OK - "live" and "neutral". Same question though: since the trafo primary will get "live" on one lead and "neutral" on the other, and the secondary pairs will output "live" and "neutral", why not indicate the distinctions?
As a novice, the lack of distinction is confusing and I thought maybe there was a concept I was misunderstanding.
But perhaps it's just a legal issue - i.e. by requiring users to confirm "live" and "neutral" with their own test equipment, the manufacturer avoids liability if, say, your trafo leads were labeled backwards, causing you to wire your circuit backwards, leading to damage or injury.
As a novice, the lack of distinction is confusing and I thought maybe there was a concept I was misunderstanding.
But perhaps it's just a legal issue - i.e. by requiring users to confirm "live" and "neutral" with their own test equipment, the manufacturer avoids liability if, say, your trafo leads were labeled backwards, causing you to wire your circuit backwards, leading to damage or injury.

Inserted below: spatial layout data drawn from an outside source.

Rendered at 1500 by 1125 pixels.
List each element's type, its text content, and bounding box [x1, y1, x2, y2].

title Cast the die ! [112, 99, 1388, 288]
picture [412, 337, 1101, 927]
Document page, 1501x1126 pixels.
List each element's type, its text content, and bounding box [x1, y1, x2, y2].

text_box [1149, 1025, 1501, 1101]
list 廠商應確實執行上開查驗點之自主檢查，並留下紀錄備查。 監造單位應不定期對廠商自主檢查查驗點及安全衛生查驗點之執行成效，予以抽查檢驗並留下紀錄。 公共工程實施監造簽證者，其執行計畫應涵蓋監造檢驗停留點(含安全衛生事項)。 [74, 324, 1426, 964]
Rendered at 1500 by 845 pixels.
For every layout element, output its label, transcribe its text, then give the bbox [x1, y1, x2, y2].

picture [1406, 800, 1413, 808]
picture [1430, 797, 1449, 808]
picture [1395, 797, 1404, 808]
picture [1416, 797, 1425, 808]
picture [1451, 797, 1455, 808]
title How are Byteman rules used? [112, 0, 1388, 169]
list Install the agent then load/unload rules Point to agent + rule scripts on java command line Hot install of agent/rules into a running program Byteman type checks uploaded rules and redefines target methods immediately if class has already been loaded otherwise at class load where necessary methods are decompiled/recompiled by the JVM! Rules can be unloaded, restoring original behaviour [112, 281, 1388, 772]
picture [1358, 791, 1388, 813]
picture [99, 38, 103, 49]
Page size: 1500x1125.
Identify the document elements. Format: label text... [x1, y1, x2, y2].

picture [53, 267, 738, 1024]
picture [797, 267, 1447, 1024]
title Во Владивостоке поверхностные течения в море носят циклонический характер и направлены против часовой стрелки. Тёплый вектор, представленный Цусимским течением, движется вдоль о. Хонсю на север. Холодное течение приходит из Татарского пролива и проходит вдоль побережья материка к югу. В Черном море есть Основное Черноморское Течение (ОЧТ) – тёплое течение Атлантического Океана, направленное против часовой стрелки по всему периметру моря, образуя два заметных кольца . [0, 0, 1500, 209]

I think you're missing the point. The colour white indicates neutral. White and neutral both have very specific guidance to their use in the NEC and CEC. White wires must only be used when there is an uninterrupted connection from that wire to neutral(and thus to ground at the breaker box). However, the transformer primaries can easily be wired in a manner that that does not have an uninterrupted connection to neutral, such as use of a 2 pole power switch. If using such a switch to switch both AC leads, the colour black would be correct for both wires leading to the transformer.